A caminhada para o desinvestimento da RLAM foi longa, de 30 meses, e desafiadora, exigindo planejamento, trabalho em equipe, coragem e persistência para superar múltiplos obstáculos. 

As refinarias estatais são tratadas como ícones pelos defensores da presença do Estado na economia, fonte de oposição externa e interna à sua privatização. 

Ações judiciais levaram a dois julgamentos pelo Supremo Tribunal Federal (STF) em 2019 e 2020. A Petrobras foi vitoriosa em ambos – outro resultado simplesmente cancelaria o plano. 

Fez parte dos desafios lidar também com as ameaças de greve, as abomináveis fake news e as denúncias mentirosas.

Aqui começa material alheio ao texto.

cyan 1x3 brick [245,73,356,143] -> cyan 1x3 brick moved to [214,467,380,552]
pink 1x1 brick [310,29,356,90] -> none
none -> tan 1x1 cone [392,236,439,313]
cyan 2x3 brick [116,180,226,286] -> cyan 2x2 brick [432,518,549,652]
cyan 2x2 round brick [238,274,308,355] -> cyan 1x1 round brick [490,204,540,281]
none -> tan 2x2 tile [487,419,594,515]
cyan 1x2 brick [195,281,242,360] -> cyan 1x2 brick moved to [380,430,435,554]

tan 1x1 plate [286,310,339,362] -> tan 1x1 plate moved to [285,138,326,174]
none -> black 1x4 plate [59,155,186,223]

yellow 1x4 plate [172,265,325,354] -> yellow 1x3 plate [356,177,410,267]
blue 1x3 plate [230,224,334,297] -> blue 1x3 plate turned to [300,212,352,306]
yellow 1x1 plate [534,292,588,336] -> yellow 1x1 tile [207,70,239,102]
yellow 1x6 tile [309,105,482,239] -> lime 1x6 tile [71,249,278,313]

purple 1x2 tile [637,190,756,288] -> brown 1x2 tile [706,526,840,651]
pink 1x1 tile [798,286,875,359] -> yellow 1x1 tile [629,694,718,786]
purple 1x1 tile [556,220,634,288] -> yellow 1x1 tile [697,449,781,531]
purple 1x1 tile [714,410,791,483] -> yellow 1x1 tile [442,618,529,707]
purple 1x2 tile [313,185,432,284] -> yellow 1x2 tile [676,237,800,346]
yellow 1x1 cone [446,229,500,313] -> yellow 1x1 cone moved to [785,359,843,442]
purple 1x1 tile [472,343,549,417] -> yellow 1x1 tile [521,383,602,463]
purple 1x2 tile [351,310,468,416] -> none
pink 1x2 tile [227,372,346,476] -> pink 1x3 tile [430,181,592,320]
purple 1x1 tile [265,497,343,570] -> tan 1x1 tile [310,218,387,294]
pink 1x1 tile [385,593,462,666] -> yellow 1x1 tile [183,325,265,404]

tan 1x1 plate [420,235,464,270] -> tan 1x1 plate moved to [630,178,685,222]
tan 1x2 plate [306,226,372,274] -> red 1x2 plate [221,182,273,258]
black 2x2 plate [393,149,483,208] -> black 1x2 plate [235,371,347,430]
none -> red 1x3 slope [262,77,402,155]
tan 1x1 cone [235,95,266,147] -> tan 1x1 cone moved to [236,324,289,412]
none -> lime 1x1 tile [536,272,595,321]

Internamente, o esforço de comunicação acabou por convencer a maioria de que a privatização não significaria desmonte nem demissões em massa, seria benéfica para a Petrobras e para o Brasil.

Os novos donos precisariam dos serviços dos empregados da Petrobras, teriam estímulos para investir e a competição os impediria de estabelecer preços acima do mercado. Não venderíamos o ativo para aventureiros, somente para investidores qualificados, com capacidade financeira, conhecimento e compromisso com o Brasil.

As refinarias, ativos da Petrobras, foram alvo de trabalhoso processo de carve-out, removendo-as da estrutura da companhia, dando origem a oito novas companhias, livres de eventuais riscos da holding.

As etapas do processo acordado com o Tribunal de Contas da União (TCU) foram rigorosamente obedecidas, requerendo diálogo contínuo e zelo para evitar retrocessos. Não foram poucas as aprovações obtidas dos órgãos de governança da companhia e do Conselho de Administração (CA), que se aprofundou nas análises e apoiou a diretoria.

Foram vencidas todas as etapas, a Petrobras convidou mais de mil investidores, assinou dezenas de acordos de confidencialidade com interessados em ter acesso aos dados, recebeu ofertas de compra não vinculantes em novembro de 2019 e finalmente as vinculantes em junho de 2020. Depois de longa negociação para acertar detalhes contratuais, a Mubadala foi declarada vencedora. 

Para a aprovação pela governança da Petrobras, em adição às análises internas foram apresentadas avaliações de três bancos internacionais, parecer jurídico de advogados externos e pareceres técnicos da Fundação Getulio Vargas e da consultoria IHS Markit, e documentos foram disponibilizados para o TCU e para a Controladoria-Geral da União (CGU).

Depois da assinatura do acordo de compra e venda em março de 2021, a transação foi auditada pelo TCU e aprovada pelo Cade. 

Esta jornada agora se encerra com o fechamento da transação, a transferência da RLAM – agora com seu nome original de Refinaria de Mataripe – juntamente com a infraestrutura de logística, terminais e dutos para a propriedade da Mubadala por US$1,65 bilhão. 

É um marco histórico, de cuja construção me orgulho de ter participado, apoiado pela equipe guerreira e competente da gestão de portfólio da Petrobras.

É motivo de felicidade que o comprador seja uma empresa global, com parcerias e investimentos em várias áreas, inclusive em petróleo e combustíveis, negócio bem conhecido por um investidor árabe. A Mubadala possui ampla presença no Brasil, onde tem investido significativo volume de capital, alocado principalmente em negócios de energia e infraestrutura. 

As perspectivas para a RLAM não poderiam ser melhores.